*** Data for analysis
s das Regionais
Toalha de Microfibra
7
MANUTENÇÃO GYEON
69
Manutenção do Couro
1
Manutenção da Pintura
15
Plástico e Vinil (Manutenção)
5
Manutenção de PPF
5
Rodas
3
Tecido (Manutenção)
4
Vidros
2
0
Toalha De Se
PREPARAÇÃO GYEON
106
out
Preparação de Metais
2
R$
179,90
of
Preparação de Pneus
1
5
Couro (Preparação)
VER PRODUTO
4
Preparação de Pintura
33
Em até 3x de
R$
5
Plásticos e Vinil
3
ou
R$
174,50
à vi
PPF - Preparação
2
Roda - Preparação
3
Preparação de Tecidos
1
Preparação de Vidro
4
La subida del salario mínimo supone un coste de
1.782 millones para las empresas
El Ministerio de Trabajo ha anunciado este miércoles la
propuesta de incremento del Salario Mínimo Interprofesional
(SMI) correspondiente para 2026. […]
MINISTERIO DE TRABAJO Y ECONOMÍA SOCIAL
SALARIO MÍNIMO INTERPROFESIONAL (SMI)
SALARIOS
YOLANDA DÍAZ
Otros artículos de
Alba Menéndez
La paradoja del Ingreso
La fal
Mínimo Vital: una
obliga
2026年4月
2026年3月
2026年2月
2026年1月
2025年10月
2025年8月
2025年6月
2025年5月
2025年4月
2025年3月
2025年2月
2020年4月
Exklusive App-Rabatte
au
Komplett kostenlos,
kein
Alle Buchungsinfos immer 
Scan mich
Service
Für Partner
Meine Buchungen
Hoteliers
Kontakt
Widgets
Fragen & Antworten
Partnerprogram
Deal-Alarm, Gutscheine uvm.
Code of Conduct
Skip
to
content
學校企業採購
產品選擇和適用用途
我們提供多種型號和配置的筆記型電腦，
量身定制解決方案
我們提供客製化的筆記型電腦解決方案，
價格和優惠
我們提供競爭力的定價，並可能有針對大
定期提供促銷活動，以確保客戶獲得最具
******
How to complete this task:
Copy every line of the rows above, keeping each one unchanged and in its original order.

Exercise answer:
s das Regionais
Toalha de Microfibra
7
MANUTENÇÃO GYEON
69
Manutenção do Couro
1
Manutenção da Pintura
15
Plástico e Vinil (Manutenção)
5
Manutenção de PPF
5
Rodas
3
Tecido (Manutenção)
4
Vidros
2
0
Toalha De Se
PREPARAÇÃO GYEON
106
out
Preparação de Metais
2
R$
179,90
of
Preparação de Pneus
1
5
Couro (Preparação)
VER PRODUTO
4
Preparação de Pintura
33
Em até 3x de
R$
5
Plásticos e Vinil
3
ou
R$
174,50
à vi
PPF - Preparação
2
Roda - Preparação
3
Preparação de Tecidos
1
Preparação de Vidro
4
La subida del salario mínimo supone un coste de
1.782 millones para las empresas
El Ministerio de Trabajo ha anunciado este miércoles la
propuesta de incremento del Salario Mínimo Interprofesional
(SMI) correspondiente para 2026. […]
MINISTERIO DE TRABAJO Y ECONOMÍA SOCIAL
SALARIO MÍNIMO INTERPROFESIONAL (SMI)
SALARIOS
YOLANDA DÍAZ
Otros artículos de
Alba Menéndez
La paradoja del Ingreso
La fal
Mínimo Vital: una
obliga
2026年4月
2026年3月
2026年2月
2026年1月
2025年10月
2025年8月
2025年6月
2025年5月
2025年4月
2025年3月
2025年2月
2020年4月
Exklusive App-Rabatte
au
Komplett kostenlos,
kein
Alle Buchungsinfos immer 
Scan mich
Service
Für Partner
Meine Buchungen
Hoteliers
Kontakt
Widgets
Fragen & Antworten
Partnerprogram
Deal-Alarm, Gutscheine uvm.
Code of Conduct
Skip
to
content
學校企業採購
產品選擇和適用用途
我們提供多種型號和配置的筆記型電腦，
量身定制解決方案
我們提供客製化的筆記型電腦解決方案，
價格和優惠
我們提供競爭力的定價，並可能有針對大
定期提供促銷活動，以確保客戶獲得最具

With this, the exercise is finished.